I also have:  Currently Reading, Already Read, and Read Me that help me keep organized.  Oh and, Pure Crap for those books that I can't seem to finish.


----------



## Sporadic (May 1, 2009)

Screenplays
Games
Biographies
misc (whatever doesn't fit in the other collections)
Philip K. Dick
Stephen King
History
How To
Classics
Hunter S. Thompson


----------



## intinst (Dec 23, 2008)

In no order:
That's Just Kid's stuff! - Y/A books
It's a War Out There - Military
Tales by Trish - Trish Lamoree books
To Infinity and Beyond! - SciFi
Witches and Werewolves and Vampires, Oh My! - Paranormal
Buy (self explanatory)
Samples (self explanatory)
You Can Look It Up! - Dictionaries and other references 
Urban Smurban, It's Still Fantasy - what you would expect
It's a Fantasy of Mine - Yes, fantasy
Joy of Cooking - Cook Books
Now that's Funny! - Humor
American History 101 -  Historical Novels
Oldies But Goodies - Classics
And that's the Truth, So There! - Non-Fiction
Love is a Mystery - Mystery romances, Duh!
Ah, Romance! - yes, romance
The Sporting Life -  Sports books
Travelog - Travelogs
What If? - Alternate Universe
In Today's World? - current themed fiction
I Say Old Chap - Stories from over there
Quickies - short stories
I'm Scared! - Horror
Thriller, Chiller - Clancy, etc.
Apocalypse Now - Apocalyptic novels
Charlaine My Darlin' - Charlaine Harris Books
Read 2010 - (self explanatory)
Read 2011 - (self explanatory)
Go West, Young Man - Westerns
It's a Mystery to Me - Mysteries
Tell Me About yourself - Autobiographies 
What Time is it? - Time travel scifi
Steampunk - Steampunk 
Sookie Sookie Sue! - Charlaine Harris' Sookie Stackhouse Books
Shhhhh! It's Deana Rayburn - the Silent in the...series

I like to be different, what can I say?


----------



## Cindy416 (May 2, 2009)

I overdo everything , as does my older daughter, and we both have a lot of collections. I have the following (not a complete list):

- Apps

. Currently Reaindg
. Read
. Reference
. Samples
. To Read Soon
. Try again

_ Al Past (Distant Cousin series)
_ David McAfee
_ Diana Gabaldon (Outlander series)
_ Elizabeth Peters (Amelia Peabody series)
_ Jane Austen
_ J.D. Robb (In Death series)
_ Neil Gaiman
_ Nelson DeMille
_ P.G. Wodehouse
_ Stephen King
_ Vince Flynn (Mitch Rapp series)

^ Bibles
^ Biography
^ Classics
^ Cookbooks
^ Couldn't Finish
^ Crime/Mystery/Suspense/Thriller
^ Egypt
^ Fantasy
^ Fiction
^ Ghosts
^ Historical Fiction
^ History
^ Horror
^ Humor
^ Kids' Books
^ Non-fiction
^ Paranormal
^ Politics
^ Product Manuals
^ Reference
^ Religious
^ Sci-Fi
^ Short Stories
^ Urban Fantasy
^ Vampires
^ Writing
^ Young Adult

{ Animals }
{ Art }
{ Books About Books }
{ Economics }
{ Entrepreneurship }

etc........

I know my collections are redundant, but at least they allow me to find things several ways.

■ **Tasks and exercises**
1. Answer these questions using the forum thread on book collections:
(a) What collection does the first poster keep for books that can't be finished?
(b) According to intinst, what goes in the collection called "Charlaine My Darlin'"?
(c) What does Cindy416 say the redundant collections make possible?
2. Write the next part of the forum thread on book collections, starting right after its final post.
Nothing in the records is needed for this work.

[Data records]
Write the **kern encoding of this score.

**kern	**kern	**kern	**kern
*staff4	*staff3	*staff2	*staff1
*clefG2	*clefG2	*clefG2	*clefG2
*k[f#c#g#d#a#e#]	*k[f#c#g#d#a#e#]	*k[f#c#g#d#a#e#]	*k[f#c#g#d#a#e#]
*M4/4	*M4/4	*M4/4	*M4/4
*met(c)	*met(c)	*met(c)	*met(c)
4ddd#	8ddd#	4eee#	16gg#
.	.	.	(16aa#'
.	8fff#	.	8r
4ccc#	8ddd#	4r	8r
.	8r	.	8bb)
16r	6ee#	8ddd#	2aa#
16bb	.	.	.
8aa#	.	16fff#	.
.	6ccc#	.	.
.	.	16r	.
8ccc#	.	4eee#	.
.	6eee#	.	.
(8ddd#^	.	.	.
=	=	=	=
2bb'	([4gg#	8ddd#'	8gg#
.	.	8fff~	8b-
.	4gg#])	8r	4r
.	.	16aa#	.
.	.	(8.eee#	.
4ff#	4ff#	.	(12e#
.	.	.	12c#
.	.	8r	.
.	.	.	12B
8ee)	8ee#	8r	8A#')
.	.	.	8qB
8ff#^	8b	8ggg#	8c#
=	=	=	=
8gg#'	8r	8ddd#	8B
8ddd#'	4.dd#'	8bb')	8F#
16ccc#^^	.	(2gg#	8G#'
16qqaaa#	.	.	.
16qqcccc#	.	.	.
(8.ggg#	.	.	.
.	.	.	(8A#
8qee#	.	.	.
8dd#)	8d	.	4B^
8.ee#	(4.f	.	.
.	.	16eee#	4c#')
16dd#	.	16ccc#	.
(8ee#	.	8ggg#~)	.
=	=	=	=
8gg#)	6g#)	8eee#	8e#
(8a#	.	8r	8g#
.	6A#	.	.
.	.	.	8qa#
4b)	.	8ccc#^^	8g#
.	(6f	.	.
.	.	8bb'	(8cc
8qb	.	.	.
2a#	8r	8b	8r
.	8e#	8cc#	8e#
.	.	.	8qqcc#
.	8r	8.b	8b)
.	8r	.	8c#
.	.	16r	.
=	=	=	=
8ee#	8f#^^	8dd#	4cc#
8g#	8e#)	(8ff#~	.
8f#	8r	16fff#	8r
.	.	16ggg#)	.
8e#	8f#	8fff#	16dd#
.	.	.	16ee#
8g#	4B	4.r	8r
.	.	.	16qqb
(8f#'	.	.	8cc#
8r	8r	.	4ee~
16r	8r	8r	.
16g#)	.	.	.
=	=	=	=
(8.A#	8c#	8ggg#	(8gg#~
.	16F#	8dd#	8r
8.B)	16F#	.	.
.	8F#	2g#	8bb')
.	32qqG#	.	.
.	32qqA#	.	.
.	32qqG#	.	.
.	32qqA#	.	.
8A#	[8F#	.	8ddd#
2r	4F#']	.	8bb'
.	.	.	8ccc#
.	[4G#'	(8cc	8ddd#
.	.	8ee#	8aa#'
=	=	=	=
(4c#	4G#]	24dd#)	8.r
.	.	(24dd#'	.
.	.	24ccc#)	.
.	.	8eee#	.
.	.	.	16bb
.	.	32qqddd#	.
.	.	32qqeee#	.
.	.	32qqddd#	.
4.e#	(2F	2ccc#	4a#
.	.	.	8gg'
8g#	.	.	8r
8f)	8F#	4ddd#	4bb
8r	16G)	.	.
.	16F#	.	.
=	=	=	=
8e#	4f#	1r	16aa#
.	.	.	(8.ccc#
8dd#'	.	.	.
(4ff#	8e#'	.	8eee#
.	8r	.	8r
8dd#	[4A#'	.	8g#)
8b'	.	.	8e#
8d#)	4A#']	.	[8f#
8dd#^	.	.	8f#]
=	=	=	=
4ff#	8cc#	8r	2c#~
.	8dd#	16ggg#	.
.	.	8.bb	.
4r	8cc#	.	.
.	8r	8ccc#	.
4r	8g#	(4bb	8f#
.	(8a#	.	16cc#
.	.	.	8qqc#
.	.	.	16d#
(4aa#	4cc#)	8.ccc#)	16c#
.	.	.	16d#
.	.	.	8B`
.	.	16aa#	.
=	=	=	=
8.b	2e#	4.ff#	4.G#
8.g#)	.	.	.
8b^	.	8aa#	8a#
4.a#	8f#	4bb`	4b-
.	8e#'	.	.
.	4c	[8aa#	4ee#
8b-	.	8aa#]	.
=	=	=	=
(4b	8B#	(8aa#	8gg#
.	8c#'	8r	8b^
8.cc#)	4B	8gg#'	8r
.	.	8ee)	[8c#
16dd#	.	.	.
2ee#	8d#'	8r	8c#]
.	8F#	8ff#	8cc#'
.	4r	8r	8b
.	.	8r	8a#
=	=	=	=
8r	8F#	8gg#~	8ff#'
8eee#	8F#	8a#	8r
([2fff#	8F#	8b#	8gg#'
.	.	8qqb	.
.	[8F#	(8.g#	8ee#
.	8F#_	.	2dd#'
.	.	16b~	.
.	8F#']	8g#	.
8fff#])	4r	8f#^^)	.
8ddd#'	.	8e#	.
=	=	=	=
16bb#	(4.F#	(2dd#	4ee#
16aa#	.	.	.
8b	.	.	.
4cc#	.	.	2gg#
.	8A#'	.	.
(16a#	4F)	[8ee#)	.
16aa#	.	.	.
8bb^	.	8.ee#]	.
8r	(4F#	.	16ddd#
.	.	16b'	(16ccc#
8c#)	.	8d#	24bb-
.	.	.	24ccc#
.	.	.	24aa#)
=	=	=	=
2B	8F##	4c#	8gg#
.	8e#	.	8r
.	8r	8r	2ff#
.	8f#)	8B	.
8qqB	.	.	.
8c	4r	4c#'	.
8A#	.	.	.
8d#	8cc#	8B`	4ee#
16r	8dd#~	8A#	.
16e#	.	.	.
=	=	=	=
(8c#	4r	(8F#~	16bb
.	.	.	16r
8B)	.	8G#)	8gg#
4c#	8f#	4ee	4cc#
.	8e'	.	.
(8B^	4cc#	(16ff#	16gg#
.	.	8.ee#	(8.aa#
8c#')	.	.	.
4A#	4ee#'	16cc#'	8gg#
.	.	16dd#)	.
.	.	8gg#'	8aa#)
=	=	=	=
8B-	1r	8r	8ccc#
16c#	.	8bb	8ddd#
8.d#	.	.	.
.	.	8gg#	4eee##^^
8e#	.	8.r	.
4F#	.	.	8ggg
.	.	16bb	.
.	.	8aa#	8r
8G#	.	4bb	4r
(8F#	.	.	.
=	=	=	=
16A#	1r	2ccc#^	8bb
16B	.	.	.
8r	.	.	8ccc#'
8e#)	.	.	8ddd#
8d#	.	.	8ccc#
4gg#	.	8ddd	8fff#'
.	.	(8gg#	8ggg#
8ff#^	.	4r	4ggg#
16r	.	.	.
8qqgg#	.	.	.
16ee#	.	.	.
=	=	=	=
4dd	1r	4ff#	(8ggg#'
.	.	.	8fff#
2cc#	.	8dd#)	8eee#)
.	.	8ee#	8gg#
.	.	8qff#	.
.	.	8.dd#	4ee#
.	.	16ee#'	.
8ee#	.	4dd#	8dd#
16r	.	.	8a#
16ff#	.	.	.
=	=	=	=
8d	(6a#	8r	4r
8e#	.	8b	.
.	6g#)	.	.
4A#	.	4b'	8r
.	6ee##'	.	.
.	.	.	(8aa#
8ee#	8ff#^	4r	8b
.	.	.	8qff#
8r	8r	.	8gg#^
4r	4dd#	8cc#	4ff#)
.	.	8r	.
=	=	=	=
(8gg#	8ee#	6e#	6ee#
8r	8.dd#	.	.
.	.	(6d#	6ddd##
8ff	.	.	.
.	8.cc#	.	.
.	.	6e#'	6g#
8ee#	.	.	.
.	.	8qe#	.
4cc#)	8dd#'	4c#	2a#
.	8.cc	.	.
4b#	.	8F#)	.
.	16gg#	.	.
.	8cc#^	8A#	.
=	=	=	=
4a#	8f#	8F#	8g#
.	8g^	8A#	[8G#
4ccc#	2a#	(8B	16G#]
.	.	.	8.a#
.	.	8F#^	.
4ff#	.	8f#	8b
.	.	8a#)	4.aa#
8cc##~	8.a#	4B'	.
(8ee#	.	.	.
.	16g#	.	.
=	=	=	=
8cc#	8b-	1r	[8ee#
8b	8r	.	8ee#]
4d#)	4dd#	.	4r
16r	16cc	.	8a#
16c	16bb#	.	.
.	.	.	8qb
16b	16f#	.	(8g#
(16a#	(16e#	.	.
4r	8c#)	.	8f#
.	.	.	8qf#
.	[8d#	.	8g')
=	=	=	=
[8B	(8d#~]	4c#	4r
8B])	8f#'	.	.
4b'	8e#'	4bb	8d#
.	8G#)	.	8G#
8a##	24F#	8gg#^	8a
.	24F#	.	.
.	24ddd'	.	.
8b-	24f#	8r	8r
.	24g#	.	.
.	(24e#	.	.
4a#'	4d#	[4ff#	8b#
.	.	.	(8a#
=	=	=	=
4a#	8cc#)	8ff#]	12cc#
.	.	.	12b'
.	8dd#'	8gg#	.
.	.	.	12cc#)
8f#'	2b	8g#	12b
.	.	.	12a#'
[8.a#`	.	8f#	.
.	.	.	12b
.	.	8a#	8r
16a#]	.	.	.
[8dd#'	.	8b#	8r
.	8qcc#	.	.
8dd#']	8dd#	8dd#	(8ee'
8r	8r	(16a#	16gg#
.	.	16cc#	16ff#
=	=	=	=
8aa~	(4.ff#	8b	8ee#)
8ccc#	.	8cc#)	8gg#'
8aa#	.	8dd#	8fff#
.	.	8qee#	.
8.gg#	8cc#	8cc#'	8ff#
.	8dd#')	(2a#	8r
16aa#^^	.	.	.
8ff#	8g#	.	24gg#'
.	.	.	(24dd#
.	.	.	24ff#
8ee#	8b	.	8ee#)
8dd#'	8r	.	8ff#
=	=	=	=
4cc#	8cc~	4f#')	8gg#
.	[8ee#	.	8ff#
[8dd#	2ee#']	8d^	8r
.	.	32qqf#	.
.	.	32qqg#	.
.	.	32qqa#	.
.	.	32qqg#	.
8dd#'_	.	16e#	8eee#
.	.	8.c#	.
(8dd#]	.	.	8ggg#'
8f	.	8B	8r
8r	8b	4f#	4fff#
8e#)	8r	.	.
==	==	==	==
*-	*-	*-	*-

■ **Task results**
1.
(a) Pure Crap
(b) Charlaine Harris books
(c) They make it possible to find things several ways.

2.
----------



## Glen Krisch (Dec 21, 2010)

Wow, that's a lot of different ways to organize!  I especially like Sunshine's "crap" collection for unfinishables.  How soon will we have search engines on our Kindles to help us navigate?


----------



## Geoffrey (Jun 20, 2009)

intinst  just put us all to shame.


----------



## sparksd (Nov 28, 2010)

I use the combination of special characters and numerics to show my collections up front in the order I want when using Showing by Title.

|> 001 Reading
|> 010 Audiobook
|> 020 Biography
|> 030 Fiction
|> 040 Military History
|> 050 Non-Fiction
|> 060 Sci-Fi/Horror
|> 070 Short Stories, Poetry, Plays
|> 080 Games
|> 090 My Documents
|> 100 Reference
|> 110 Done

Dave


----------



## Cindy416 (May 2, 2009)

Geoffrey said:


> intinst just put us all to shame.


Between the way that he welcomes newbies to the way that he wishes people happy birthday to the things that he adds to the Infinity thread (not to mention his other contributions), he often puts us all to shame.


----------



## intinst (Dec 23, 2008)




----------



## wmwelch (Feb 26, 2011)

I only have a few, not a slew of them like many seem to.  They are as follows:

Currently Reading
Cookbooks
Insurance (I am currently studying for my state insurance license.)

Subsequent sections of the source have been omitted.